A leitura que fazemos desta evolução é óbvia, quando vista de fora, mas está escrita de forma a que nos sintamos em dúvida perante a realidade desta relação. No último terço do conto/artigo/vídeo (continuo sem saber qual o medium original) há uma série de interpelações de amigos e amigas que fazem a vítima ter consciência que o é, e perceber que onde vê super-protecção seguido de ciclos de agressividade e violência alternados com carinho extremo, está na realidade a viver um caso padrão de violência doméstica.
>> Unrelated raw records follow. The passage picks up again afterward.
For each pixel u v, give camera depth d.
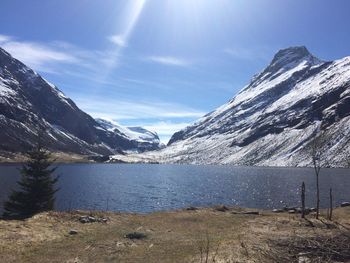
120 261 24.98
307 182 147.12
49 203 52.78
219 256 23.81
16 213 51.78
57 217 39.47
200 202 95.19
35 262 24.34
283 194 108.88
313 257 22.17
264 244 26.52
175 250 27.67
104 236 32.53
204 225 39.72
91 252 27.08
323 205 83.94
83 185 140.38
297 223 39.47
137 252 27.33
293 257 22.64
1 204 79.19
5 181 139.12
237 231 34.69
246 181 158.50
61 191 118.31
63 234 32.44
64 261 24.70
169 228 37.66
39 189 51.97
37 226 34.28
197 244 29.45
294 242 26.19
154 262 24.42
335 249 23.42
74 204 90.00
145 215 46.88
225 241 29.11
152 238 32.38
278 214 50.59
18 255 25.58
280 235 31.34
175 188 131.50
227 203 92.00
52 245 28.61
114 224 38.75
Como disse, Another Lost Phone: Laura’s Story é a reinterpretação deste artigo, mas a forma como o formato videojogo nos leva ao engano e a estar distante do que realmente se passa com Laura é surpreendente. Onde no início vemos a preocupação e o carinho de Ben, e o receio de que o desaparecimento de Laura tenha alguma ligação com o descarrilamento de um comboio nas imediações, vai sendo tornado ainda mais real com o contacto que encontramos entre Laura e uma ex-namorada de Ben. Another Lost Phone: Laura’s Story é eficaz em fazer-nos acreditar no quão saudável é a relação do casal.
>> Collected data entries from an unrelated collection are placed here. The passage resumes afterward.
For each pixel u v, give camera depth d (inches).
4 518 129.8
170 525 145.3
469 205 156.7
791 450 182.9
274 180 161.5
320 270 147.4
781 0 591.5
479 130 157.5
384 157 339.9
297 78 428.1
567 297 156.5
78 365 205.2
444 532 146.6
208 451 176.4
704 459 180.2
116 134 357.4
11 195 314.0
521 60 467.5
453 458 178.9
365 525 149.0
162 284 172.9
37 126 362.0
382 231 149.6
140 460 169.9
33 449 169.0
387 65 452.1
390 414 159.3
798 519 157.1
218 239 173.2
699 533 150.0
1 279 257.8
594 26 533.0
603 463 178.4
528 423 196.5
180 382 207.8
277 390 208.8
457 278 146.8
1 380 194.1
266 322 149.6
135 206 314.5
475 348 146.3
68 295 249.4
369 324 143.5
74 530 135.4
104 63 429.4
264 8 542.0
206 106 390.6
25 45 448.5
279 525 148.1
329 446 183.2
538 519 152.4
É apenas com o desbloquear dos segredos mais escondidos do smartphone de Laura que a verdade vem ao de cima, e percebemos que o seu desaparecimento foi voluntário, após chegar ao ponto de não-retorno em relação à violência do qual foi vítima.

A história é simples, mas é no seu ritmo que encaixa toda a sua beleza e excelente execução. A forma como nos deixamos submergir na vida de Laura e reconstruímos uma leitura da sua vida através do que desenterramos do seu telemóvel é verdadeiramente sublime, e consegue estar a par da envolvência do primeiro jogo.

Mas há algo mecânica e narrativamente atingido com este segundo jogo que me parece mais maduro e que demonstra as quase infinitas possibilidades de storytelling  que os videojogos permitem. Ao sermos meros voyeurs da devassa da vida da protagonista ausente (lembro-me por exemplo do conceito cliché do vídeo Babalon A.D. dos Cradle of Filth, onde a pessoa que descobre uma câmara abandonada acaba por perceber que ela é parte do filme que está a ver) acabamos por ter um distanciamento diferente, e é o próprio culminar da história que nos permite colocar um pé dentro dos acontecimentos, e com isso fechar o ciclo.

Another Lost Phone: Laura’s Story é uma das melhores histórias curtas que os videojogos têm para oferecer, tendo ao mesmo tempo tanto a ensinar em termos de storytelling ao mercado mainstream, mostrando que a simplicidade do meio não empalidece quando estamos perante uma excelente história para ser contada.